Limited contribution of recent elevated CO2 to global streamflow changes

Global streamflow, a critical resource for ecosystems, agriculture, and human activities, is influenced by various factors, including rising atmospheric CO₂ (eCO₂). Through direct regulation of vegetation physiology and structure, eCO₂ can either increase or decrease streamflow. However, despite a 21% rise in CO₂ over the past 40 years, its impact on streamflow remains unclear and subject to ongoing debate. This study evaluates the effects of eCO₂ on global streamflow from 1981 to 2020, focusing on its direct regulation of vegetation. Using a dataset of 1,116 unimpacted catchments, we find that precipitation is the dominant driver of streamflow changes, accounting for over 70% of observed variability.
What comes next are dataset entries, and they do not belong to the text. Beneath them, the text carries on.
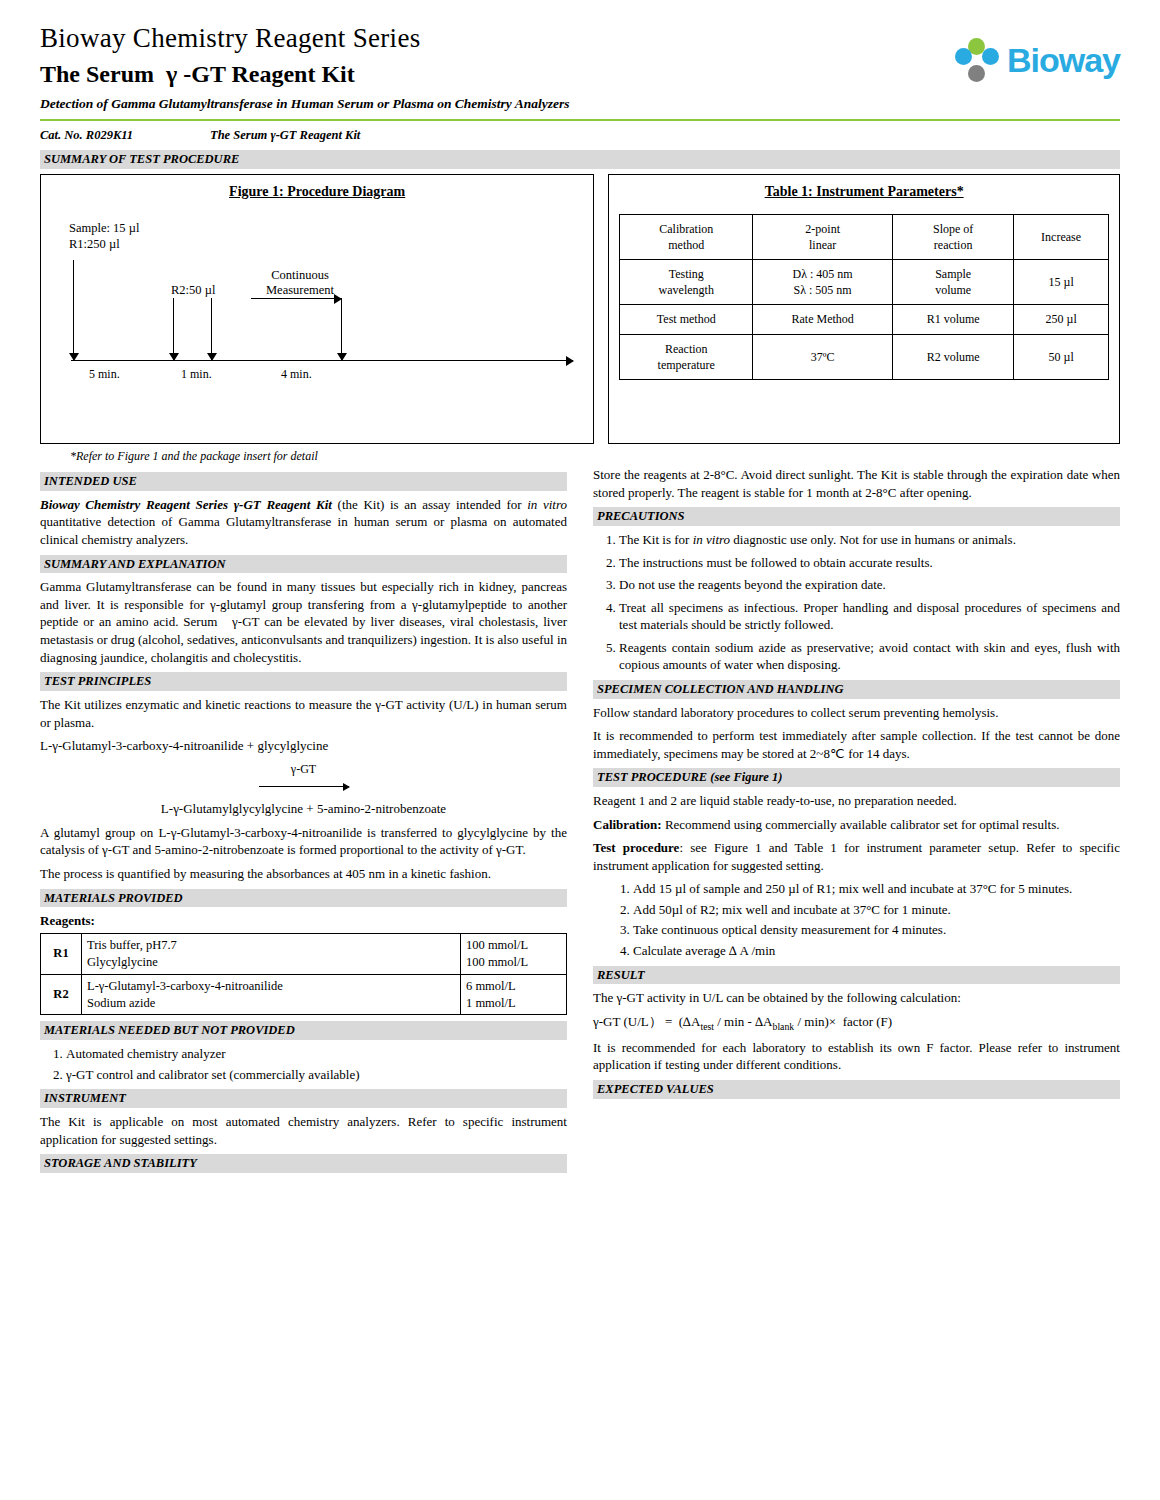Bioway Chemistry Reagent Series
The Serum γ -GT Reagent Kit
Detection of Gamma Glutamyltransferase in Human Serum or Plasma on Chemistry Analyzers
Bioway
Cat. No. R029K11 The Serum γ-GT Reagent Kit
SUMMARY OF TEST PROCEDURE
Figure 1: Procedure Diagram
Sample: 15 µl
R1:250 µl
R2:50 µl
Continuous
Measurement
5 min.
1 min.
4 min.
Table 1: Instrument Parameters*
| Calibration method | 2-point linear | Slope of reaction | Increase |
| Testing wavelength | Dλ : 405 nm Sλ : 505 nm | Sample volume | 15 µl |
| Test method | Rate Method | R1 volume | 250 µl |
| Reaction temperature | 37ºC | R2 volume | 50 µl |
*Refer to Figure 1 and the package insert for detail
INTENDED USE
Bioway Chemistry Reagent Series γ-GT Reagent Kit (the Kit) is an assay intended for in vitro quantitative detection of Gamma Glutamyltransferase in human serum or plasma on automated clinical chemistry analyzers.
SUMMARY AND EXPLANATION
Gamma Glutamyltransferase can be found in many tissues but especially rich in kidney, pancreas and liver. It is responsible for γ-glutamyl group transfering from a γ-glutamylpeptide to another peptide or an amino acid. Serum γ-GT can be elevated by liver diseases, viral cholestasis, liver metastasis or drug (alcohol, sedatives, anticonvulsants and tranquilizers) ingestion. It is also useful in diagnosing jaundice, cholangitis and cholecystitis.
TEST PRINCIPLES
The Kit utilizes enzymatic and kinetic reactions to measure the γ-GT activity (U/L) in human serum or plasma.
L-γ-Glutamyl-3-carboxy-4-nitroanilide + glycylglycine
γ-GT
L-γ-Glutamylglycylglycine + 5-amino-2-nitrobenzoate
A glutamyl group on L-γ-Glutamyl-3-carboxy-4-nitroanilide is transferred to glycylglycine by the catalysis of γ-GT and 5-amino-2-nitrobenzoate is formed proportional to the activity of γ-GT.
The process is quantified by measuring the absorbances at 405 nm in a kinetic fashion.
MATERIALS PROVIDED
Reagents:
| R1 | Tris buffer, pH7.7 Glycylglycine | 100 mmol/L 100 mmol/L |
| R2 | L-γ-Glutamyl-3-carboxy-4-nitroanilide Sodium azide | 6 mmol/L 1 mmol/L |
MATERIALS NEEDED BUT NOT PROVIDED
Automated chemistry analyzer
γ-GT control and calibrator set (commercially available)
INSTRUMENT
The Kit is applicable on most automated chemistry analyzers. Refer to specific instrument application for suggested settings.
STORAGE AND STABILITY
Store the reagents at 2-8°C. Avoid direct sunlight. The Kit is stable through the expiration date when stored properly. The reagent is stable for 1 month at 2-8°C after opening.
PRECAUTIONS
The Kit is for in vitro diagnostic use only. Not for use in humans or animals.
The instructions must be followed to obtain accurate results.
Do not use the reagents beyond the expiration date.
Treat all specimens as infectious. Proper handling and disposal procedures of specimens and test materials should be strictly followed.
Reagents contain sodium azide as preservative; avoid contact with skin and eyes, flush with copious amounts of water when disposing.
SPECIMEN COLLECTION AND HANDLING
Follow standard laboratory procedures to collect serum preventing hemolysis.
It is recommended to perform test immediately after sample collection. If the test cannot be done immediately, specimens may be stored at 2~8℃ for 14 days.
TEST PROCEDURE (see Figure 1)
Reagent 1 and 2 are liquid stable ready-to-use, no preparation needed.
Calibration: Recommend using commercially available calibrator set for optimal results.
Test procedure: see Figure 1 and Table 1 for instrument parameter setup. Refer to specific instrument application for suggested setting.
Add 15 µl of sample and 250 µl of R1; mix well and incubate at 37°C for 5 minutes.
Add 50µl of R2; mix well and incubate at 37°C for 1 minute.
Take continuous optical density measurement for 4 minutes.
Calculate average ∆ A /min
RESULT
The γ-GT activity in U/L can be obtained by the following calculation:
γ-GT (U/L） = (∆Atest / min - ∆Ablank / min)× factor (F)
It is recommended for each laboratory to establish its own F factor. Please refer to instrument application if testing under different conditions.
EXPECTED VALUES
In contrast, eCO₂ exhibits a negligible influence, with its median contribution approaching zero across catchments. At the global scale, attribution analyses conducted via the regularized optimal fingerprinting method for 14 global ecological model simulations confirm that climate change predominantly explains streamflow trends. No significant evidence supports attributing these changes to eCO₂ or land-use change. Observation-constrained models further enhance the robustness of these findings by reducing uncertainties inherent in global ecological models. These results highlight the limited role of vegetation responses to eCO₂ in driving global streamflow changes, underscoring the primacy of climate variability. This improved understanding of hydrological responses to rising CO₂ is vital for refining future water resource management and adaptation strategies under changing climatic conditions.